With the advent of the electric car, or rather the resurgence of the electric car, consumers have had to relearn some of the skills they once thought they had mastered when it comes to operating a car. Engineers too have had to struggle with ideas that differ radically between fossil fuel powered vehicles and electric, or even hybrid electric vehicles.
One of the most common problems regards the electric start button these new automobiles come equipped with.
These new types of cars are very quiet, especially if their motor automatically stops running to conserve fuel (which is a common attribute of these new types of vehicles.) Drivers are often unaware that although the motor is not running the vehicle is still technically ‘turned on’ and consuming fuel either as electricity or petrol.
All push-button start vehicles have some type of audible alert system which warns the driver, either with a special tone inside the car, or in the case of the Chevy Volt, a beeping horn, that the vehicle is still running.
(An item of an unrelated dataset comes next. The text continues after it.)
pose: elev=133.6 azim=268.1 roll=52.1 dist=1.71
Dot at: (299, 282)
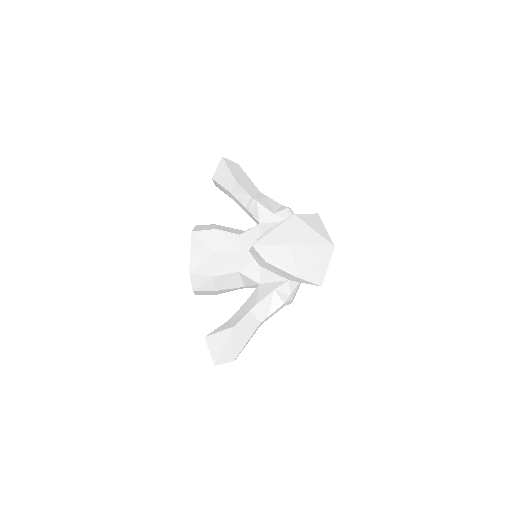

However, some safety advocates say the audible tones are not enough to adequately warn drivers, and the system itself is flawed.
The problem has become prevalent enough that the NHTSA is now considering setting safety standards for keyless entry systems and push button starters. So far no new standard has been determined. Conversations and investigations are just now taking place and some people, manufacturers mostly, are claiming there isn’t even a problem for anyone to worry about.
While manufacturers and safety advocates argue over the relevance of a more severe warning system, engineers struggle with ways of making these types of systems more effective and less risky for drivers who simply might not be paying close attention to the status of their vehicle.